This is a follow-up to some older topics such as https://forum.inaturalist.org/t/include-captive-cultivated-species-in-id-algorithm/711 and https://forum.inaturalist.org/t/casual-observations-in-the-cv-training-set/35558
I’m curious what the current status is of which Casual obs do and don’t get used in CV training. I’m mainly asking because I’ve noticed that certain taxa that the CV suggests incorrectly have many Casual obs (missing date, missing location, marked as captive, etc.) which are misidentified and which go “under the radar” when identifiers are working on a taxon. I recently got through all the Needs ID backlog for the genus Acrolophus, for example, and then I checked the Casual obs out of curiosity… there were years worth of misidentifications that have been ignored by identifiers because the obs were ineligible for RG.
So my question is, which types of Casual obs are currently used in the CV training: “captive”, “missing date”, “missing location”, “no evidence of organism”, “evidence doesn’t pertain to a single organism”, all, or none of these? Are captive obs with only a single ID treated differently for training than ones with an agreed-upon CID? And if some of these types are currently included, is this more harmful or beneficial to the CV as an overall practice? I can see the advantage of including these images in the training if they have an agreed-upon ID, but since they’re largely ignored by identifiers I’m sure “Casuals” have a higher-than average percentage of misidentifications.
And from a personal practical standpoint, I’d mainly like to know which observations are worth my time to work through as an identifier if I’m looking to combat misidentifications making it into the CV training. If a certain category of Casual obs aren’t even impacting the CV, my time would be better-spent adding IDs somewhere else.
That explains which taxa are included in the CV, but I’m still not finding the details of which obs are used in the CV training. The link states “Observations do not need to be Research Grade in order to be used in training, but observations with a matching Community ID will be prioritized.” I’m looking for elaboration on what that actually means. Specifically, which of the following Casual observation types are/aren’t fed into the training and which are/aren’t “prioritized”?:
-Captive/Cultivated with 2 or more agreements on CID
-Captive/Cultivated with only 1 ID suggestion
-No date given - with or without agreement on CID
-No location given - with or without agreement on CID
-Marked as “location incorrect” - with or without agreement on CID
-Marked as “date incorrect” - with or without agreement on CID
-Marked as “no evidence of organism”
-Marked as “not evidence of a single subject”

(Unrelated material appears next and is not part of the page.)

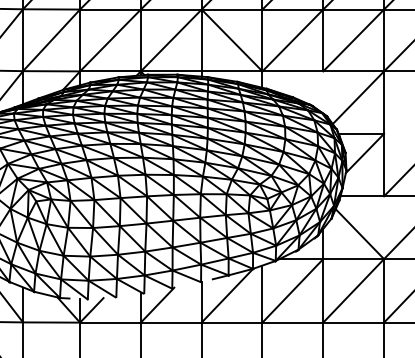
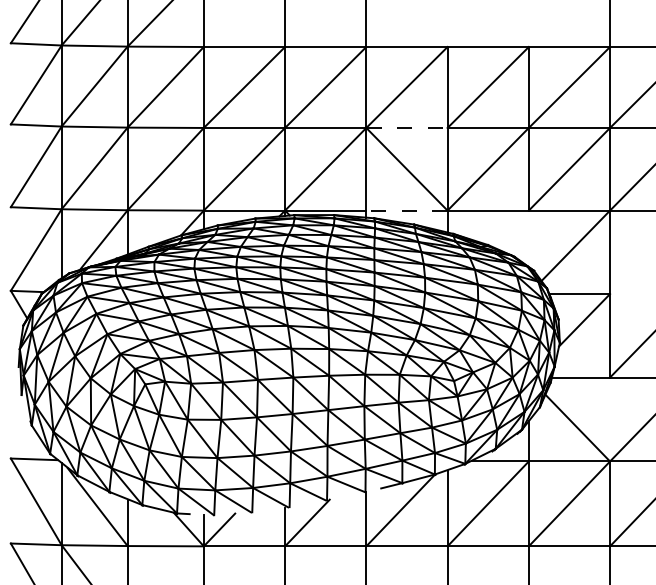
line: (231, 9) -> (406, 127), solid -> dashed
line: (231, 71) -> (406, 210), solid -> dashed

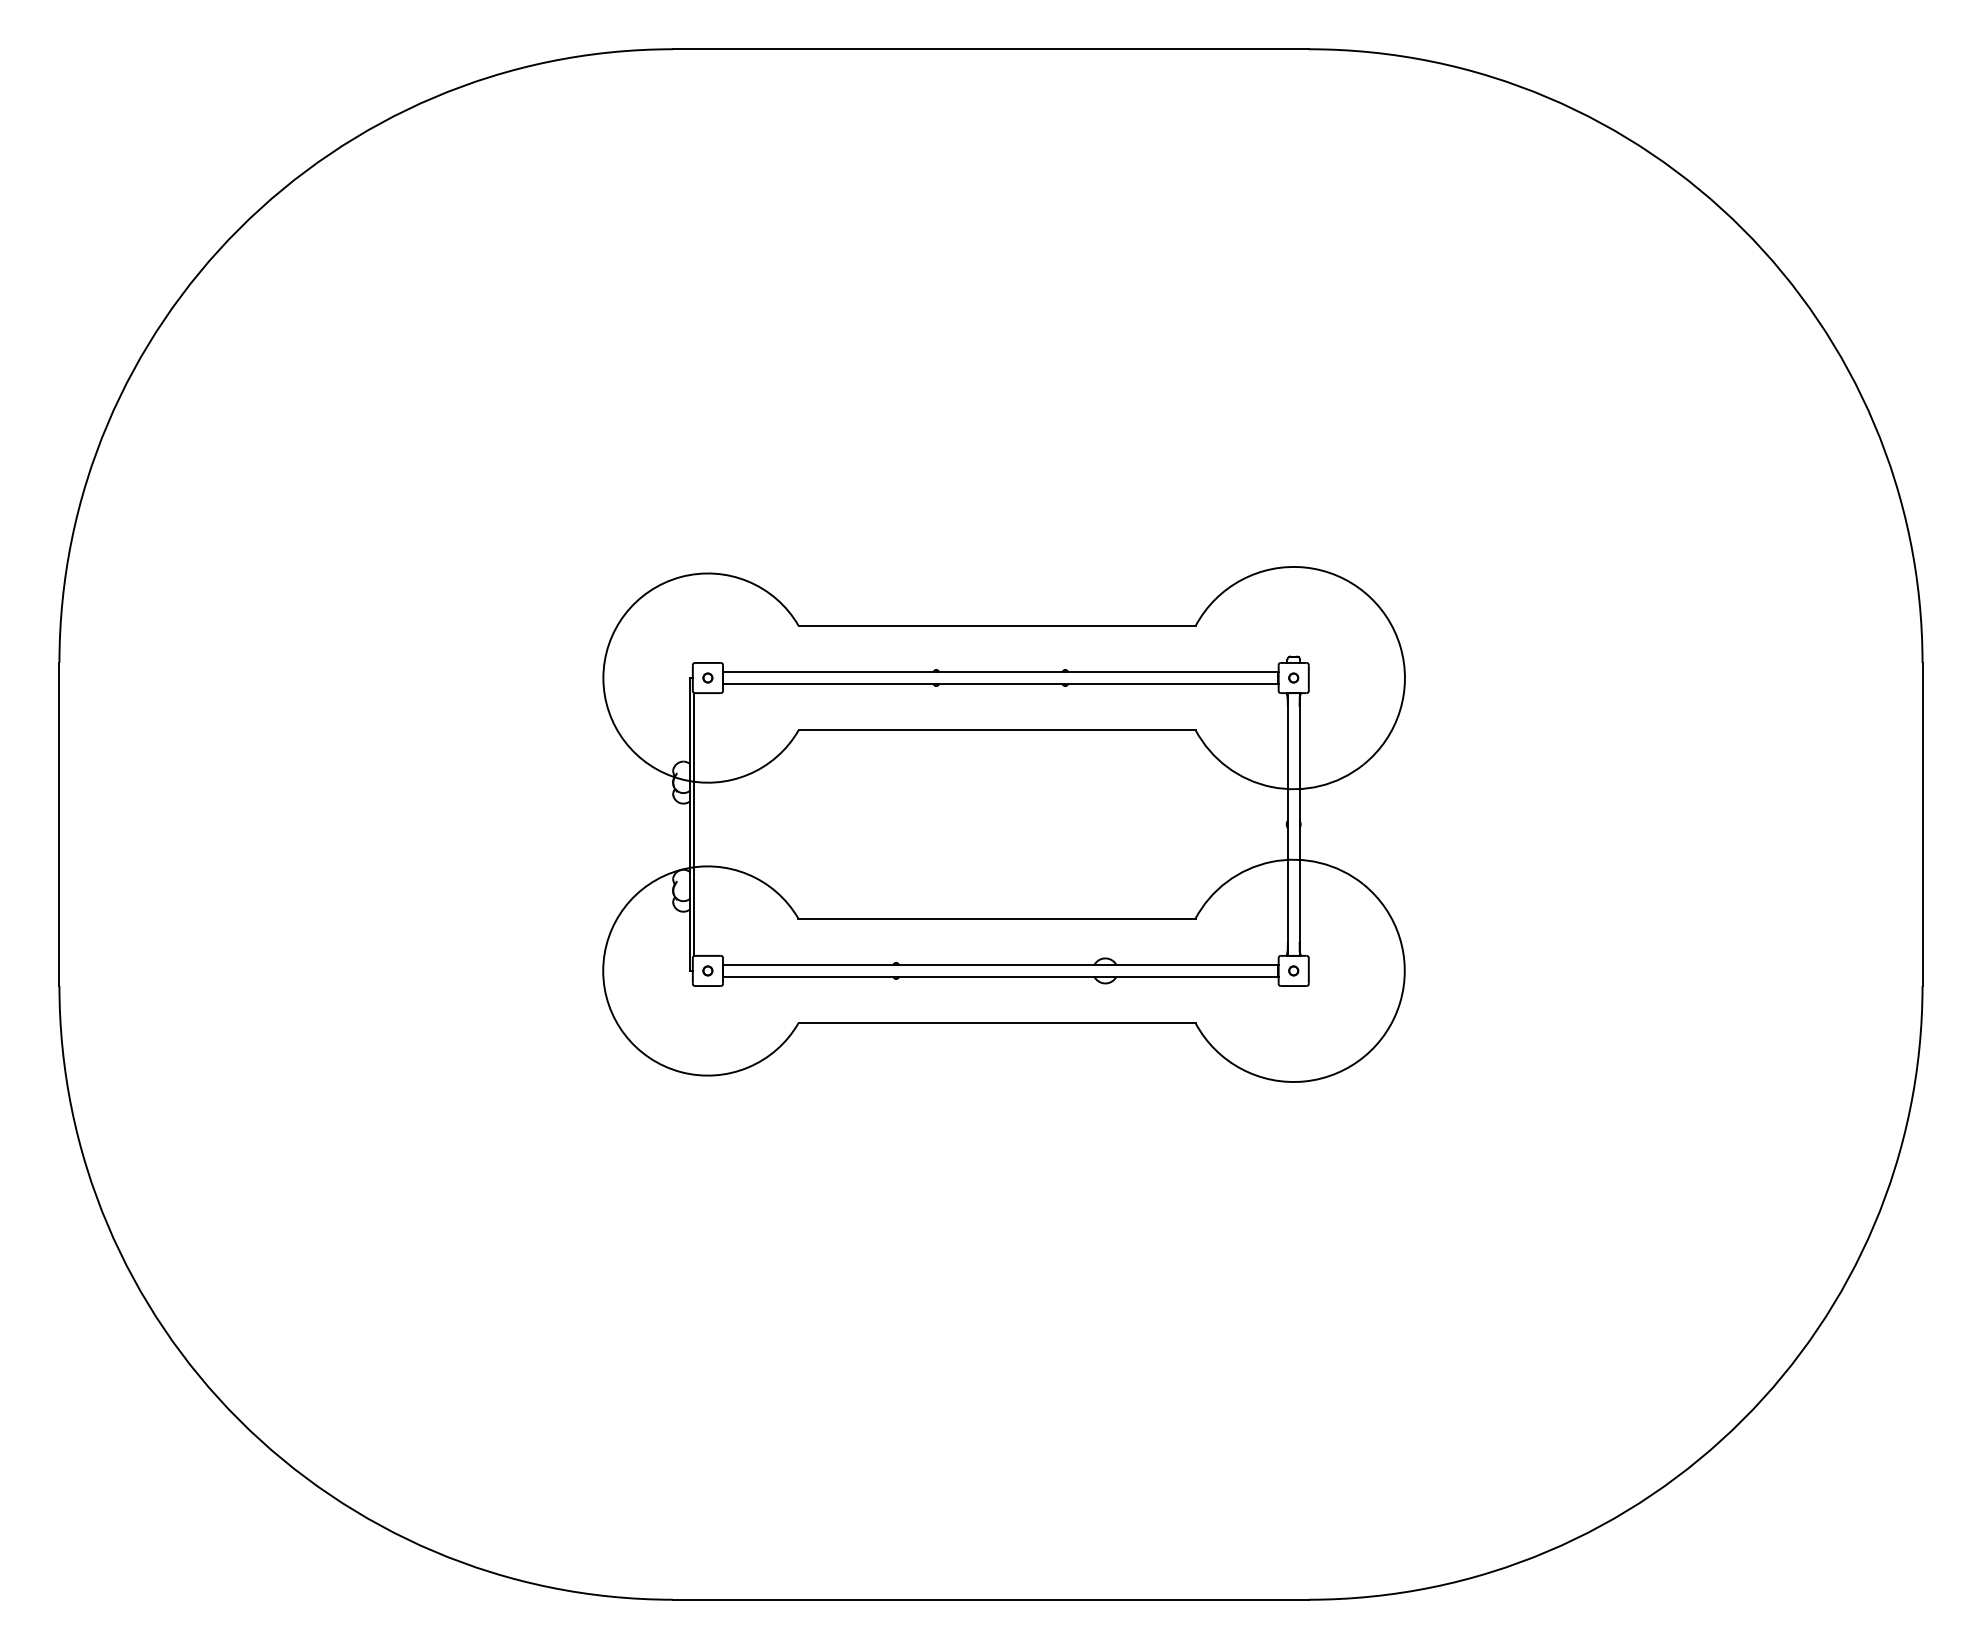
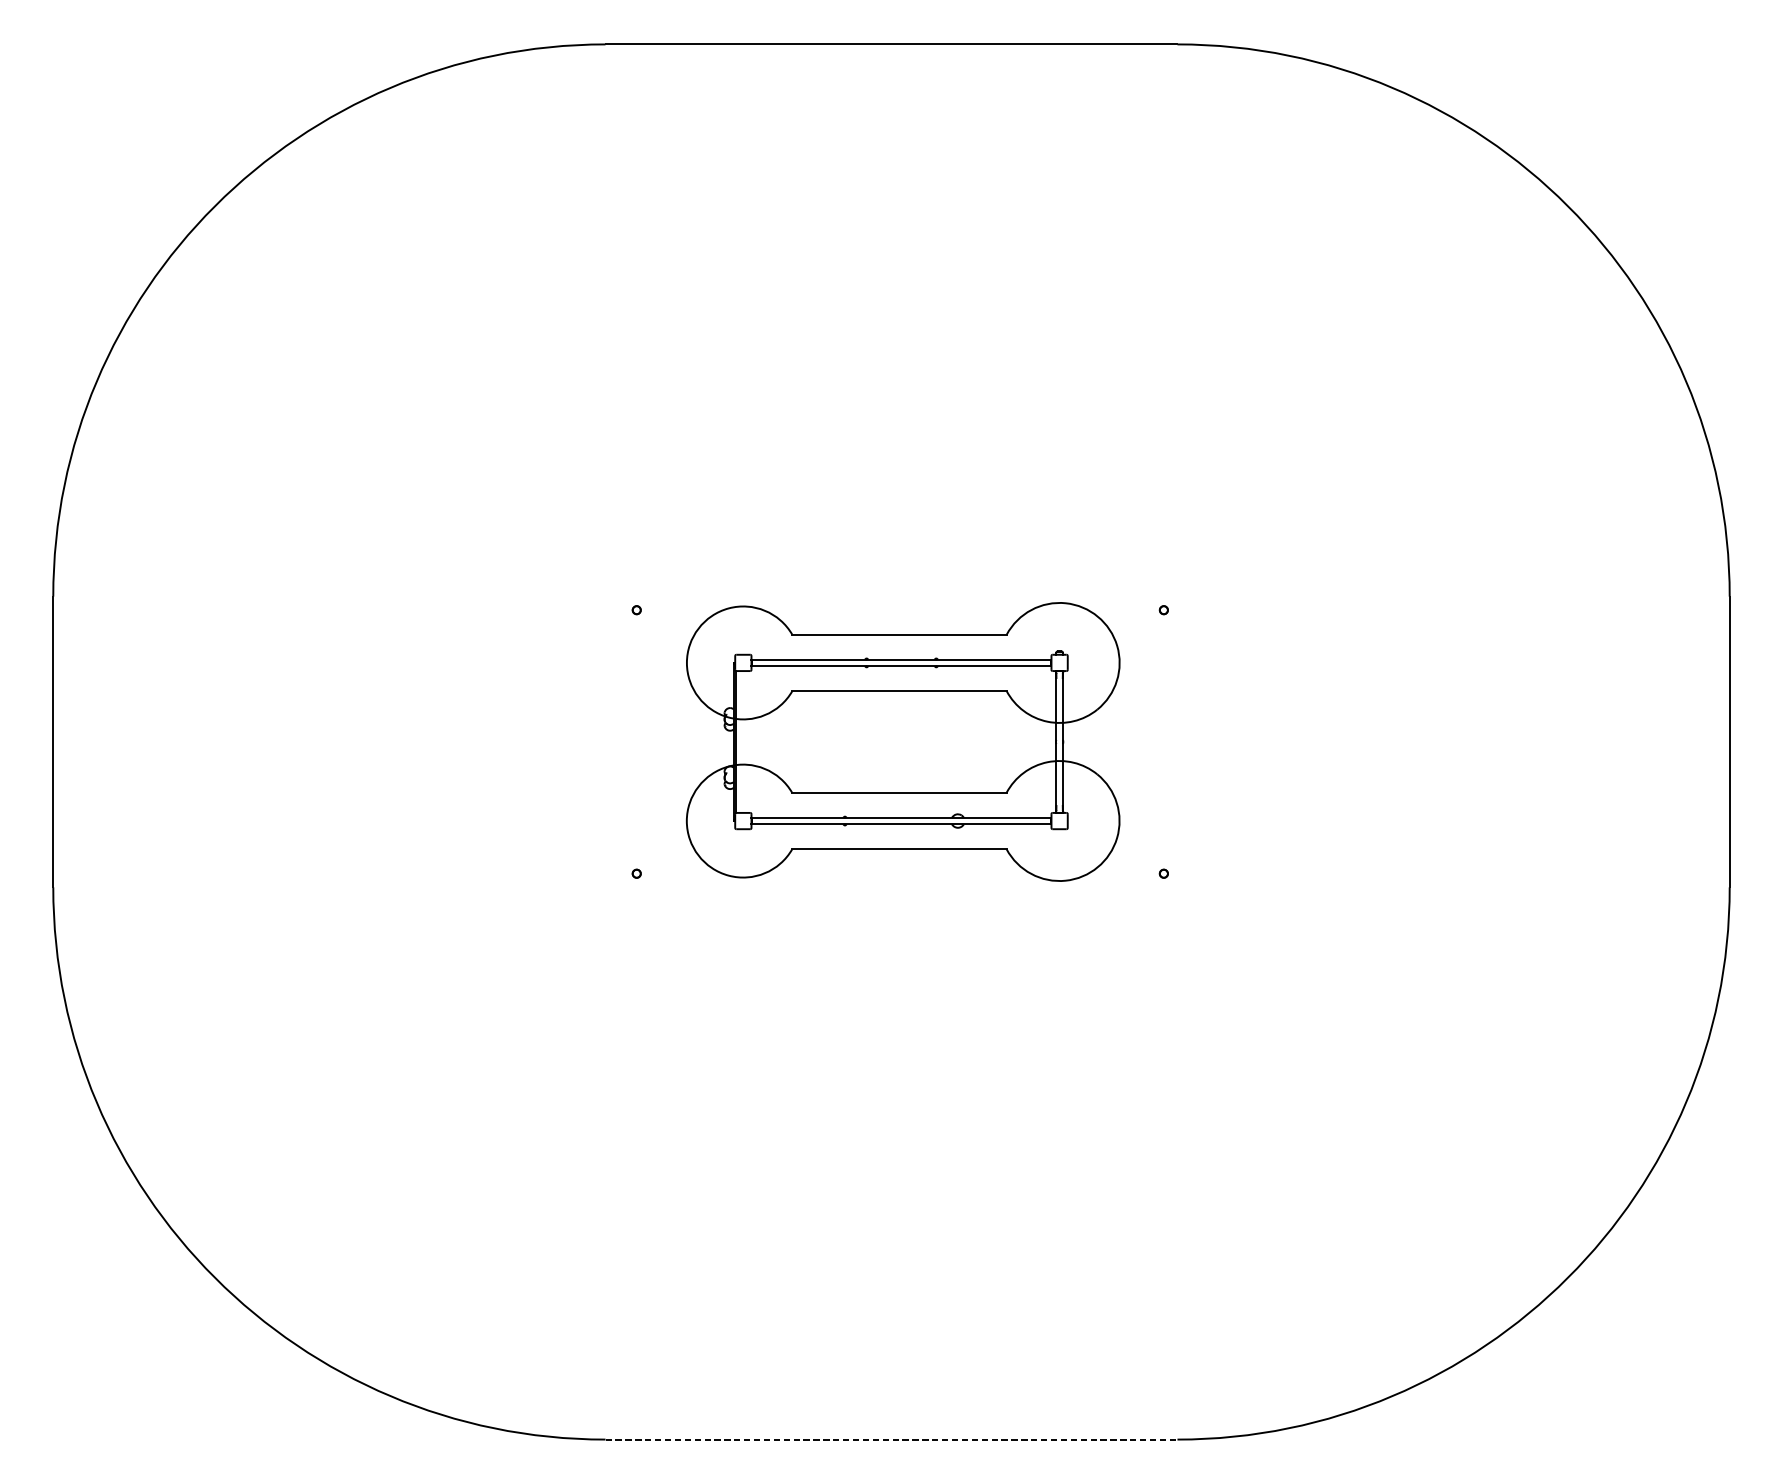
part: (1003, 824) -> (902, 742), size x0.6
line: (991, 1599) -> (891, 1439), solid -> dashed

-User has opted out of CID and enough users have disagreed with their ID to send the ob to Casual
I don’t want to waste my time IDing casual observations that will never make their way into the CV modeling due to inactive observers, and I can’t find any guidance on which of these Casual types, if any, are still included in the training. There are thousands or more observations in each of these categories in the taxa that I primarily ID, and if some are more likely to improve the CV by having their IDs corrected, that’s where I’d prefer to spend my time as an identifier.
i could be wrong, but i think you might be overthinking this. especially among moths, i’m thinking that by the time a taxon is eligible for inclusion in the computer vision training, it’s going to have far more verifiable observations than casual. so i don’t see how correcting or not correcting a handful of casual observations is going to make much of a difference either way.
in general, the only time i would expect casual observations to potentially be a significant part of a given training set is if you’re dealing with animals or plants that are primarily encountered in captivity.